Radiation is also one of the reasons the ship is so massive. And beyond the extraordinary mission for which it has been built, Europa Clipper is a spectacle in itself: it weighs more than 3,200 kilos without fuel, measures about 5 meters high and reaches 30.5 meters long, the size of a basketball court, with its solar panels extended. You’ll need them for power while operating in the Jupiter system, five times farther from the Sun than Earth.
Defective transistors
Europa Clipper It will have to face a number of challenges during its 2.9 billion kilometer journey to reach its destination in April 2030, but it has overcome the first on land. Possibly faulty transistors installed in the more than $5 billion probe raised fears of a major delay a few weeks ago. By the way, the name of the mission refers to the clipper ships, very fast three-masted sailing ships that in the 19th century traveled the oceans transporting tea and other goods.
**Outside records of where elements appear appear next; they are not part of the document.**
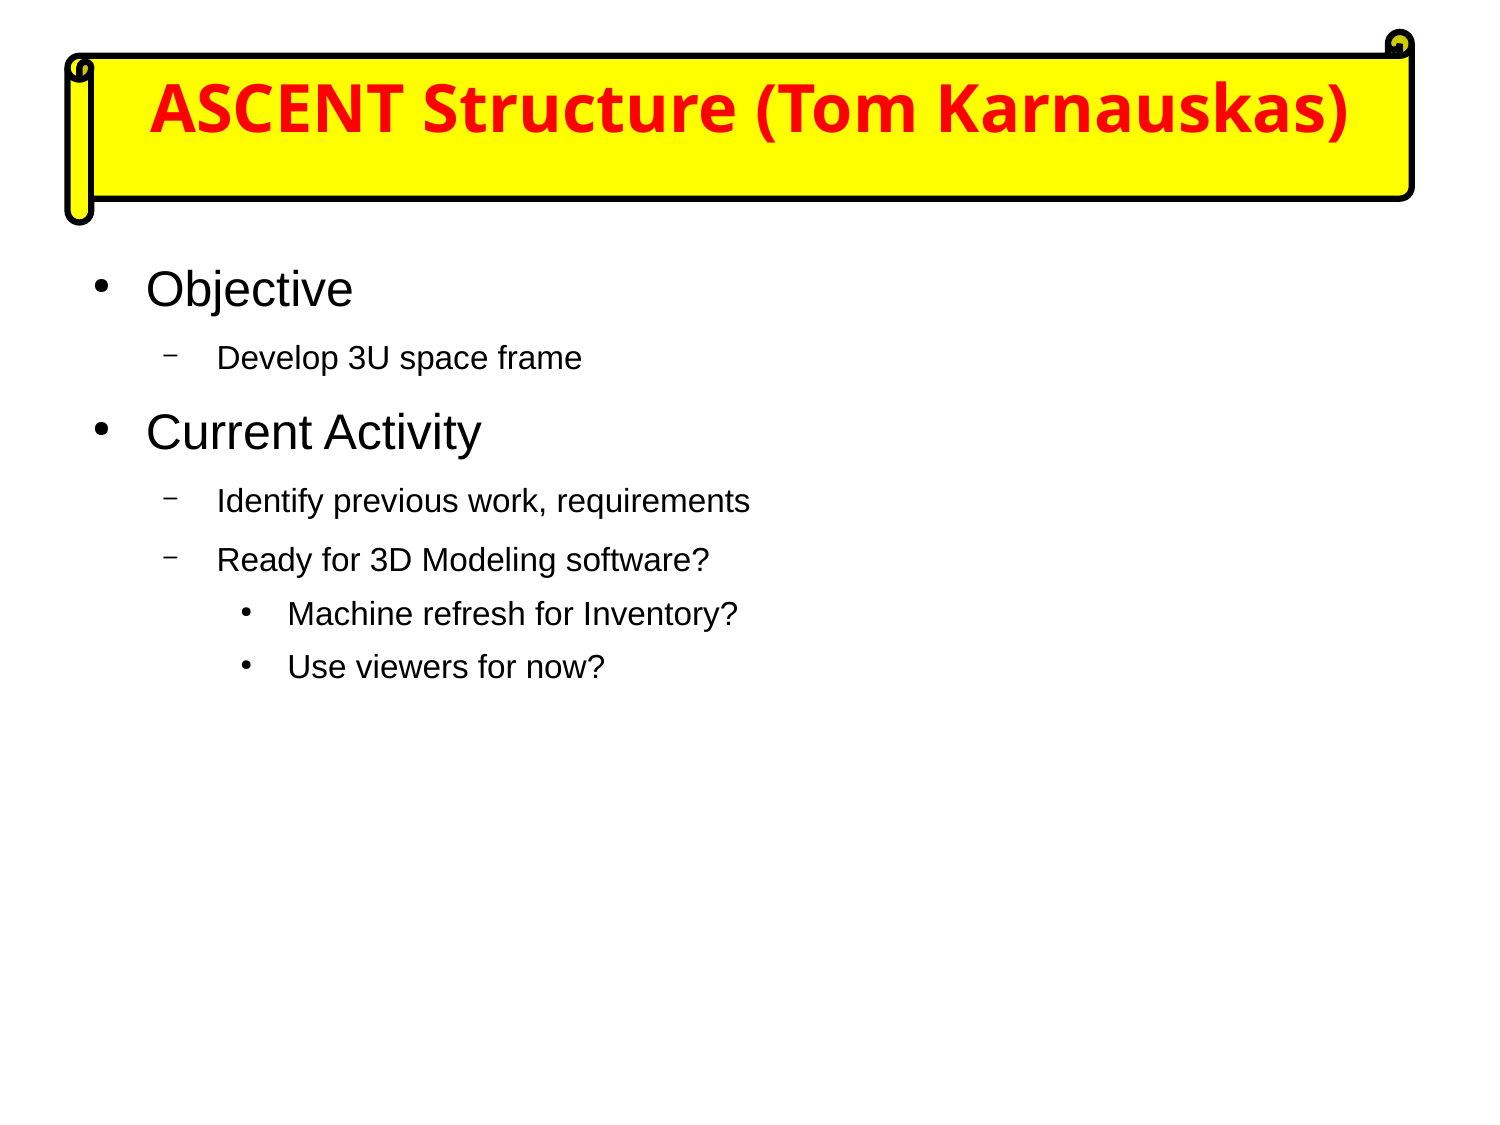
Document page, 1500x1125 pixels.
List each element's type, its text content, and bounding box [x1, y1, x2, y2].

list Objective Develop 3U space frame Current Activity Identify previous work, requirements Ready for 3D Modeling software? Machine refresh for Inventory? Use viewers for now? [75, 263, 1425, 916]
text_box ASCENT Structure (Tom Karnauskas) [0, 58, 1500, 154]
text_box [67, 154, 1412, 223]
text_box [72, 31, 1412, 58]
NASA’s mission is not the only one interested in the Jovian moon. In April 2023 the European Space Agency (ESA) shipment to the Jupiter system Juice mission (Jupiter’s Icy Moon Explorer) to find out if Europa and its two other large moons, Ganymede and Callisto, harbor habitable oceans beneath their surface. After a long journey of eight years, Juice will be the first to orbit a moon other than ours (Ganymede). The probe, weighing six tons and built by the Airbus company in Toulouse (France), has a dozen scientific instruments on board.
Europa Clipper and Juice are “complementary” missions, says the director of the CAB Planetology and Habitability department. «At the time, NASA and ESA considered sending them at the same time, as a joint mission with two orbiters – the one from the US agency focused on Europe, and the one from the European one, on Ganymede. In the end, it couldn’t be, but even so the two missions are going to overlap, so the synergies between them are discussed: how each one is going to provide information about the same thing from a different angle.
If the results in Europe are promising, we should consider studying the habitable environment in situ, starting by sending a future mission landing. It won’t be easy at all. “First a lander will be sent to the surface and then an attempt will be made to reach the place that is assumed to be potentially habitable, for which it is necessary to cross the ice crust to reach the ocean with a submarine, but this technology still needs to be developed,” says Prieto Ballesteros.
Therefore, one of Clipper’s objectives is to determine the thickness of the ice crust, which could be 10 or 20 km, to know where it is thinner and may have easier access to the underground ocean. «Perhaps an area can be found where the crust is thinner and an isolated reservoir can be accessed that keeps the water liquid. More technological studies must be carried out to see how this can be done, for example, melting the ice as the probe advances. It must be taken into account that this probe will have to communicate and cannot be trapped under the ice,” says the researcher. To find out how that submarine will move under the ice, Clipper will also try to report on the composition of the ocean. All in case one day we can send the first submarine to another world.